Chances are, if you’re reading this, you’re gonna be applying to college soon. Arguably one of the most stressful parts is creating a list of schools you want to apply to, and getting one started and refining it can be difficult. Throughout my college application journey and some trial and error, I’ve come to find methods that I felt were extremely helpful and I hope you find them helpful too.
What colleges did people from your school choose in the past?
With the help of social media, finding out where recent alum from your school now attend is easier than ever. Most people put their school in their social media bio’s, but there are other methods to find this information. For example, many high schools have student run Instagram accounts. These accounts state where members of the graduating class are going to spend their next four years. Other schools have a matriculation list (where people have gone in the past few years) available. There are all great resources to find some names you can research further.
Ask a college counselor
If your school has a college counselor, they can be a great resource. For example, my school’s college counselor got to know me and what I want in a school. Then created a list of schools she thought would be a good match. The majority of them ended up making it to my final list. Once again, it’s important to do research on your own, but this provided a more specialized starting point that was extremely helpful.

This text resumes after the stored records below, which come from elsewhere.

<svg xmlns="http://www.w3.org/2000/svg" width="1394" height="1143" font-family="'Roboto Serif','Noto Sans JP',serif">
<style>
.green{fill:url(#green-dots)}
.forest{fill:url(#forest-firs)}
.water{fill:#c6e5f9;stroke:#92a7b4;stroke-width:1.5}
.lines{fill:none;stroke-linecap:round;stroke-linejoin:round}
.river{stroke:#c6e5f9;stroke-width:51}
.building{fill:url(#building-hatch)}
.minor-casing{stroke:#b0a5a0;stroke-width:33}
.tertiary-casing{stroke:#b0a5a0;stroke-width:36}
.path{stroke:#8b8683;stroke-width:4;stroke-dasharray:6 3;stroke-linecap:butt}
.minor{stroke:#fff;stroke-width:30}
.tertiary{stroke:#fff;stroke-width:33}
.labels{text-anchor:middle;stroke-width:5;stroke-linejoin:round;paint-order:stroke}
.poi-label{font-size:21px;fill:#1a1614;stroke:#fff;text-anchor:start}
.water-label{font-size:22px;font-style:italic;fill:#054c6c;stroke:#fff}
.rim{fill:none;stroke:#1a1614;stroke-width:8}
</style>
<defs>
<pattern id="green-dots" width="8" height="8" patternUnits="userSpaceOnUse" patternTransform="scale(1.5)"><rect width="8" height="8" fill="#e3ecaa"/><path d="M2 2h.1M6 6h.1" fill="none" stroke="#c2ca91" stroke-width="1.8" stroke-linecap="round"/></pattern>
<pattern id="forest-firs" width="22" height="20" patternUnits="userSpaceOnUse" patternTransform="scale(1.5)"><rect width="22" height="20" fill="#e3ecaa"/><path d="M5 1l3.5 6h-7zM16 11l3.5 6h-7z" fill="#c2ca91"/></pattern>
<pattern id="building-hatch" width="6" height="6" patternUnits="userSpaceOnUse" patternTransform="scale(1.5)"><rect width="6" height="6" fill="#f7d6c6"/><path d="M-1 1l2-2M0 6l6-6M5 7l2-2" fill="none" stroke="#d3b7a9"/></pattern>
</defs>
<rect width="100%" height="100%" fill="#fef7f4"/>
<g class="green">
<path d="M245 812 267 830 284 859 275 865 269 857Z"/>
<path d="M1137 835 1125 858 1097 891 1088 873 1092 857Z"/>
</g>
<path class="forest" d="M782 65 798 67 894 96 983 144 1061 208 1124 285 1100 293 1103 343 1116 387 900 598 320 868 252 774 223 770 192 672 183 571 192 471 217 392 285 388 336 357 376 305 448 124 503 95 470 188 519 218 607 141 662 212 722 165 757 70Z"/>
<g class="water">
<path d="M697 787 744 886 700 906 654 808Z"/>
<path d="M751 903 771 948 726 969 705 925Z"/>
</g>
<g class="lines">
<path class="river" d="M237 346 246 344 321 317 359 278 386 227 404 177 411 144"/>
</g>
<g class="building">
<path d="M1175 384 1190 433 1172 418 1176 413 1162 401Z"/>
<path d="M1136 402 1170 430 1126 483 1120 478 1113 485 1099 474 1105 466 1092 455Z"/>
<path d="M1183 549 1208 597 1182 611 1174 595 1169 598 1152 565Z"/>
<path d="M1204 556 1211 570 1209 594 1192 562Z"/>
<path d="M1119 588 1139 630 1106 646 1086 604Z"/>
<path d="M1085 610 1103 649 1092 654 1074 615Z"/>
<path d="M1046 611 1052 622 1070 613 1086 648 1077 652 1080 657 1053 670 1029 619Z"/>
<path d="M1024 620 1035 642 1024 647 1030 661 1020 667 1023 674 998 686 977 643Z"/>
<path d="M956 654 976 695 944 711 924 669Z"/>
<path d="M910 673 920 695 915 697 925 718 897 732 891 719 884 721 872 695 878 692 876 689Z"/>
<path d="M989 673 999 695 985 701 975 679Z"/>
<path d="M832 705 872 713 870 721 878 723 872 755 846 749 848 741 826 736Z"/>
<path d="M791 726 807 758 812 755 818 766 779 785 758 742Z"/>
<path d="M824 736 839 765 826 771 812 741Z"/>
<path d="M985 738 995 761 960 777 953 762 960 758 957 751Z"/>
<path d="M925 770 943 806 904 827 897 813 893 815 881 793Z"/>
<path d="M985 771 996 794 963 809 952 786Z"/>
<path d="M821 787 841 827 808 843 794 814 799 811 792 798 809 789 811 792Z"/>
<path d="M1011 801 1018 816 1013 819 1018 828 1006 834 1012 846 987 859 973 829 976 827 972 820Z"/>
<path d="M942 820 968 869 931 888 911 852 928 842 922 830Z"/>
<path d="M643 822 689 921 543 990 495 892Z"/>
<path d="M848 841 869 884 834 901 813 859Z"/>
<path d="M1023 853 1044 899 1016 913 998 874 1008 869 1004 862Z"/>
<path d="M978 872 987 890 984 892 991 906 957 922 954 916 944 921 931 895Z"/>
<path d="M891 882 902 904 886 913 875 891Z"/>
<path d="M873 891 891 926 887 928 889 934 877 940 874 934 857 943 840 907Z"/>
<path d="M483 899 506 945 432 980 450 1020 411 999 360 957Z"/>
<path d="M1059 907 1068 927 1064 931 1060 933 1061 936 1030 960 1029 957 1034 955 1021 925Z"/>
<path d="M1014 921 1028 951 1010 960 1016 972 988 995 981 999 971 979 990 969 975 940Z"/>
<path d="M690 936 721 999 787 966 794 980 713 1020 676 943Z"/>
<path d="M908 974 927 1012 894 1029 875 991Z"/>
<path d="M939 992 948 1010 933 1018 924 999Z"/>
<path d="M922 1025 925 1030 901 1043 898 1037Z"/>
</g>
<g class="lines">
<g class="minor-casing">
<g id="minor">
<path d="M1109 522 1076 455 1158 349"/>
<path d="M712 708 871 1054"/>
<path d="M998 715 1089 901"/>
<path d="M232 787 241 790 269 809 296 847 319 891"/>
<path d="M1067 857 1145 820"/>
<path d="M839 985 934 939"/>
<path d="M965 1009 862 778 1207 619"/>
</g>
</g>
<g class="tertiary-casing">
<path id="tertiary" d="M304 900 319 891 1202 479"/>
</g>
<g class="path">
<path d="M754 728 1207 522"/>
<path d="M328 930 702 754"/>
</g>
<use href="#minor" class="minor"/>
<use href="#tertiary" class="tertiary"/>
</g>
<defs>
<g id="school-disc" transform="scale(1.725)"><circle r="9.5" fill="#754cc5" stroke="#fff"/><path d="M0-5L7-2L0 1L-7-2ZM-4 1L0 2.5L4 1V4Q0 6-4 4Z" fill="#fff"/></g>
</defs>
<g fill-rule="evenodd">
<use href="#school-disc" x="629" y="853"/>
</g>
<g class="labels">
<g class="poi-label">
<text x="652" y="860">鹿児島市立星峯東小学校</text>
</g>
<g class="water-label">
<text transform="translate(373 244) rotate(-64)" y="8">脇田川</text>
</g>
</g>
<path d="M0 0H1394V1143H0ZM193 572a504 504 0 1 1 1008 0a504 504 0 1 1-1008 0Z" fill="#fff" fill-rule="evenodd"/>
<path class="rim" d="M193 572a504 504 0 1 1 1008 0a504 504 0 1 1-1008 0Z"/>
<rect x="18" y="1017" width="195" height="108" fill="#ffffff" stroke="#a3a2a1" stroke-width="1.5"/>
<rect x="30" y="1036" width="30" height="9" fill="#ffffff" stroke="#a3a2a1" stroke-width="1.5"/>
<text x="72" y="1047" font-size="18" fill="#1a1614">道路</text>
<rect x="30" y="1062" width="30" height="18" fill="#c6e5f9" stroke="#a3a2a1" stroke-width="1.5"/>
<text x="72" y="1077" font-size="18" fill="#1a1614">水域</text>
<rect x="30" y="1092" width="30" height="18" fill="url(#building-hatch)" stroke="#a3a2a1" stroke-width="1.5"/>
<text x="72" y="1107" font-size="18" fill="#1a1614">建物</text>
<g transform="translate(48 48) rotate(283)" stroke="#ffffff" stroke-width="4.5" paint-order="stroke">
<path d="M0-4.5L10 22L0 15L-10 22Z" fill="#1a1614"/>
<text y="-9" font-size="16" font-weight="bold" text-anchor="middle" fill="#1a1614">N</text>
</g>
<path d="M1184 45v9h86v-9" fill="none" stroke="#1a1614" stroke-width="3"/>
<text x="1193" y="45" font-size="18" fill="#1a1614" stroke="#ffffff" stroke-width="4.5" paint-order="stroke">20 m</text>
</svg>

The Fiske Guide is a yearly book published with information on 300+ colleges and universities. It’s a great way to read in depth about specific schools and see what fits you. They also have lists in the front rating them on cost, learning disability support, strength in specific programs, and other useful factors. You can buy The Fiske Guide on Amazon or other online marketplaces.
Niche is a website with information on practically any school you can think of. They rate schools on a wide variety of factors, and sorting through their lists can be a great way to find schools that have what you need. For example, if you’re someone who cares greatly about the quality of the campus food, you can read over that list and click on schools that interest you to learn more.
Touring schools is a great way to see what you’re interested in. If your family is taking a trip up to Boston, might as well look at some schools while you’re up there. Another great option is virtual tours. Although it’s not quite as helpful as seeing the real thing, they do still provide valuable information and demonstrated interest (for those of you who might not be familiar with that term, some schools track how interested you are in schools through college tours and other events. Not every school does it, but the ones that do factor it into the admissions process).
The Spreadsheet Method
Now that you’ve got an idea of some schools that interest you, you can create a college spreadsheet. This is where you can keep track of schools and important factors they have. This can help you compare everything at a glance and narrow down your list further.
Bonus Tip: Scoir Scattergrams
At my school, we use a website called Scoir to help track our college process. One tool available to us is the analysis scattergram. You can see how your stats compare to others who also applied from your school and what their outcome was. It can be a good way to gage your chances of being accepted and help you create a balanced list of schools. If you don’t have Scoir, your school might use another program you can play around with and see what tools are available to you. Click here to learn more about Scoir scattergrams, how to understand them, and how to view them.
It’s no secret that the college application process is stressful. However, I hope that this list could help provide a jumping off point for those of you just starting it. Keep in mind that each individual has different needs when it comes to creating a list and the length/variety in schools will be different for everyone, and in the end it’s important to create a list of schools you would be happy to attend.